====== EXERCISE INPUTS ======

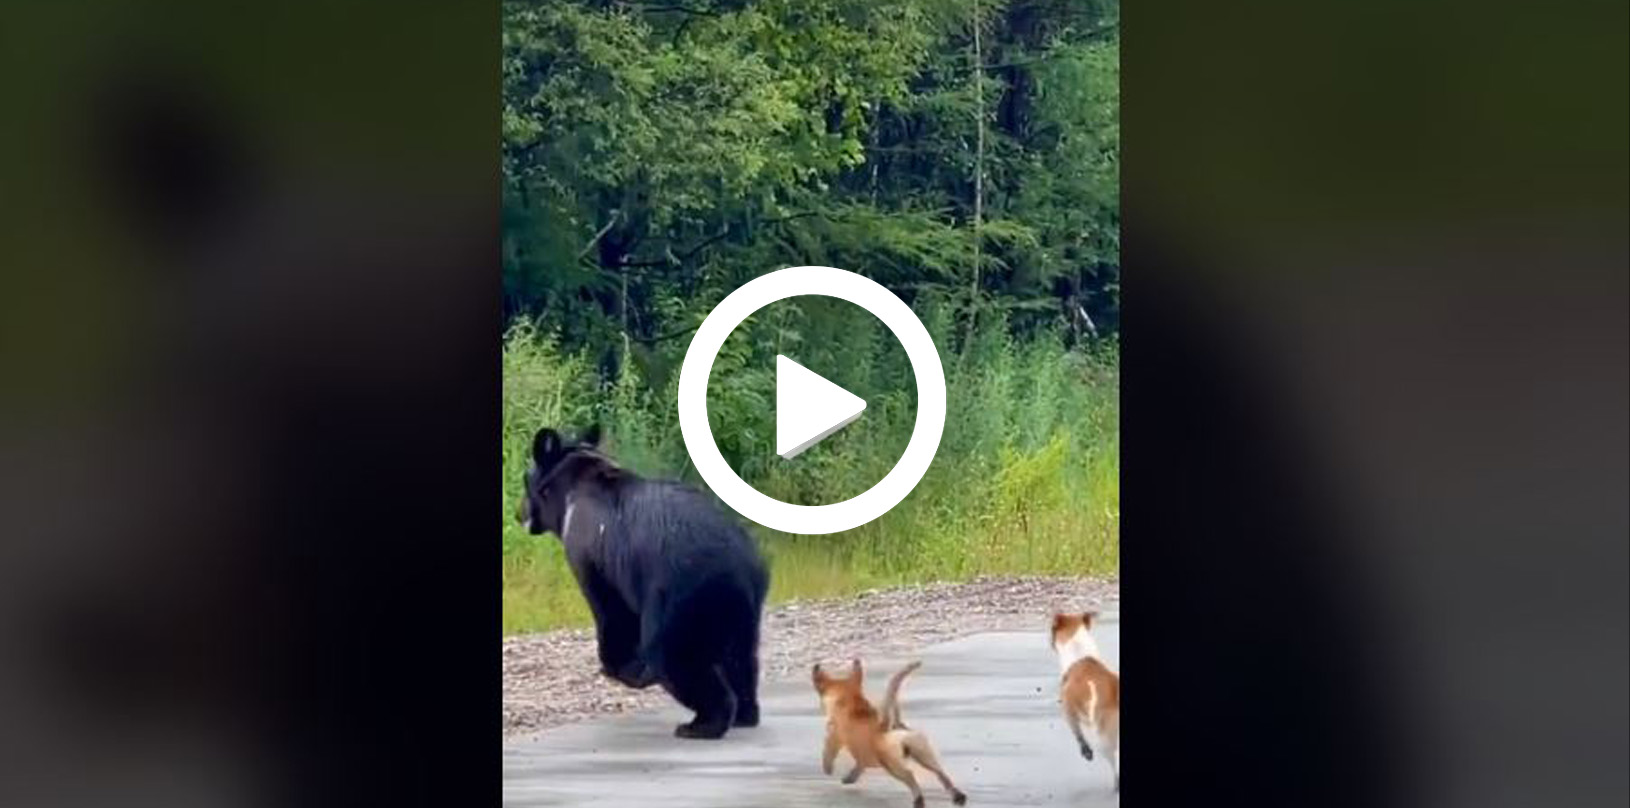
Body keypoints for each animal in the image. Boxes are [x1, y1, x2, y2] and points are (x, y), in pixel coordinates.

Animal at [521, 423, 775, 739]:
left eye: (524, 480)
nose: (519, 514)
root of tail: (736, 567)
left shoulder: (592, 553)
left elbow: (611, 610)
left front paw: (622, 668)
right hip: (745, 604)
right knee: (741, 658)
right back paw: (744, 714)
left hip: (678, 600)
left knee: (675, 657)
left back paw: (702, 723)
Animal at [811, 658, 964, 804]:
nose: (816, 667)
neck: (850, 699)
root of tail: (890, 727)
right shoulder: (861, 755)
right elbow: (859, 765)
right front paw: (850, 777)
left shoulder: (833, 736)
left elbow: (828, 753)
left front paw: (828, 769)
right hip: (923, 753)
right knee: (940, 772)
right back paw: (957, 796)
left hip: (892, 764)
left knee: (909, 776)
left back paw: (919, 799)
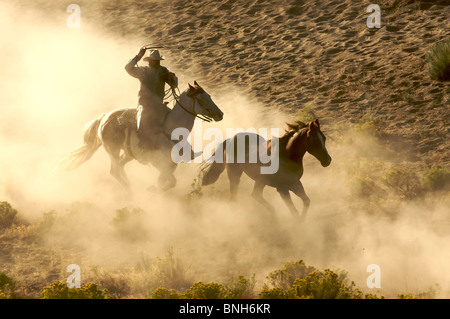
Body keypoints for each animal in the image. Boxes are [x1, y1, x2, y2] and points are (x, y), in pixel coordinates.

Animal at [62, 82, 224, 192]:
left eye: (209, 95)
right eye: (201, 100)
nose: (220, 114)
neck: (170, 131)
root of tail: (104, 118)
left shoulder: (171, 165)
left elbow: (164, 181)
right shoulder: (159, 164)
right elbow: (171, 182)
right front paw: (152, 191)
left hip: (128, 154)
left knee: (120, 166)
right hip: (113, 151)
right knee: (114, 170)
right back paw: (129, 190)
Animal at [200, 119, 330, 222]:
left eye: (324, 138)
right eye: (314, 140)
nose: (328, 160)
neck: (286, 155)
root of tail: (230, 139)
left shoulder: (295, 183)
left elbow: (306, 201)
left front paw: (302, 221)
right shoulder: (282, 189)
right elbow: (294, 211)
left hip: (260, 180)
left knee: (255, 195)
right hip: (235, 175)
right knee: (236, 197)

======
====== EXERCISE INPUTS ======

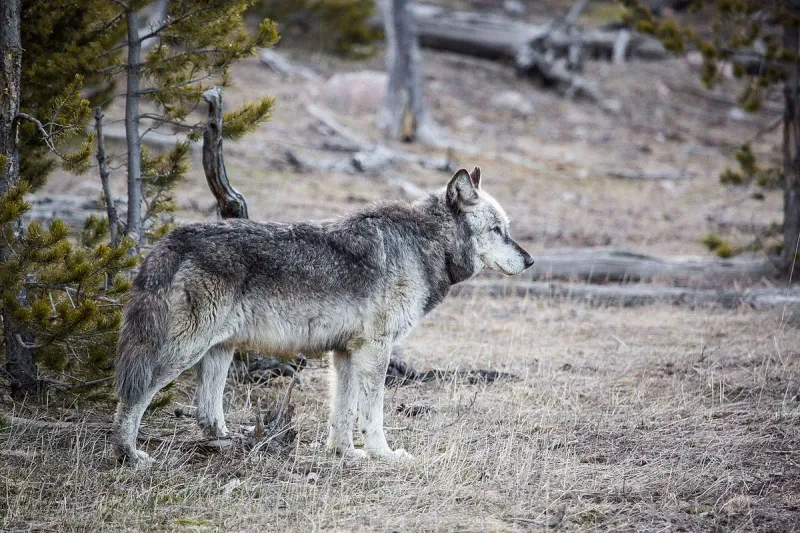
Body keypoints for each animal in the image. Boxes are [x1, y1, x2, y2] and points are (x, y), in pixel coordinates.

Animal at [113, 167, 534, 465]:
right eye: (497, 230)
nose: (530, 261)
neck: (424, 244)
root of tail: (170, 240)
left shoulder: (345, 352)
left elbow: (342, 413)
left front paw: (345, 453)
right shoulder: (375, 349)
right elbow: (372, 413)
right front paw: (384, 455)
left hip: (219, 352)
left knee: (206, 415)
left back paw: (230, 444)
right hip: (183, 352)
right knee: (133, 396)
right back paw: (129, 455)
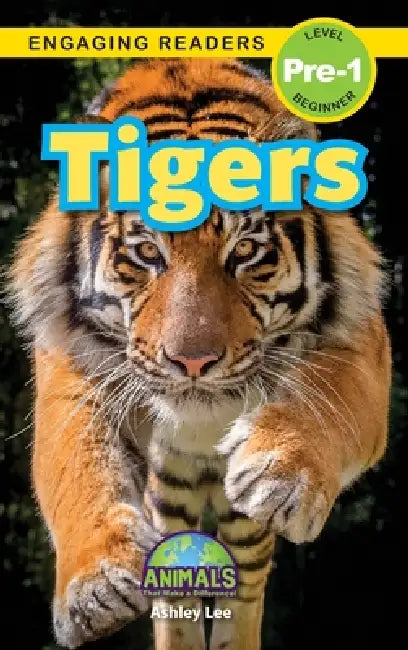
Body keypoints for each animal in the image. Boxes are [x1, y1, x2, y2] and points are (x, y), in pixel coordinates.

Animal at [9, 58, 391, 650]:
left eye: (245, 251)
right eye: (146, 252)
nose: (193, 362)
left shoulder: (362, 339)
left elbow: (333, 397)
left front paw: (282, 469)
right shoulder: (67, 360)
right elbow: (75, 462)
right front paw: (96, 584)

======
====== EXERCISE INPUTS ======

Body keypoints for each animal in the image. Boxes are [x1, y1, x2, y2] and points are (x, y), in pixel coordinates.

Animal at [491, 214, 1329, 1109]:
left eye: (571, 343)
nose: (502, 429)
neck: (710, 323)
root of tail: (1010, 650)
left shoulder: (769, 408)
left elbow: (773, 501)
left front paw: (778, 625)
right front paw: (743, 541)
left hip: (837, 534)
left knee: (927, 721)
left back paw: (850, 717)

======

Using the data above, reproduce exactly the lines from the line that contains "right eye: (314, 140)" through the line that contains "right knee: (236, 197)", including both.

*EXERCISE ANSWER*.
right eye: (314, 140)
nose: (328, 160)
neck: (286, 155)
root of tail: (230, 139)
left shoulder: (295, 183)
left elbow: (306, 201)
left front paw: (302, 221)
right shoulder: (282, 189)
right elbow: (294, 211)
left hip: (260, 180)
left knee: (255, 195)
right hip: (235, 175)
right knee: (236, 197)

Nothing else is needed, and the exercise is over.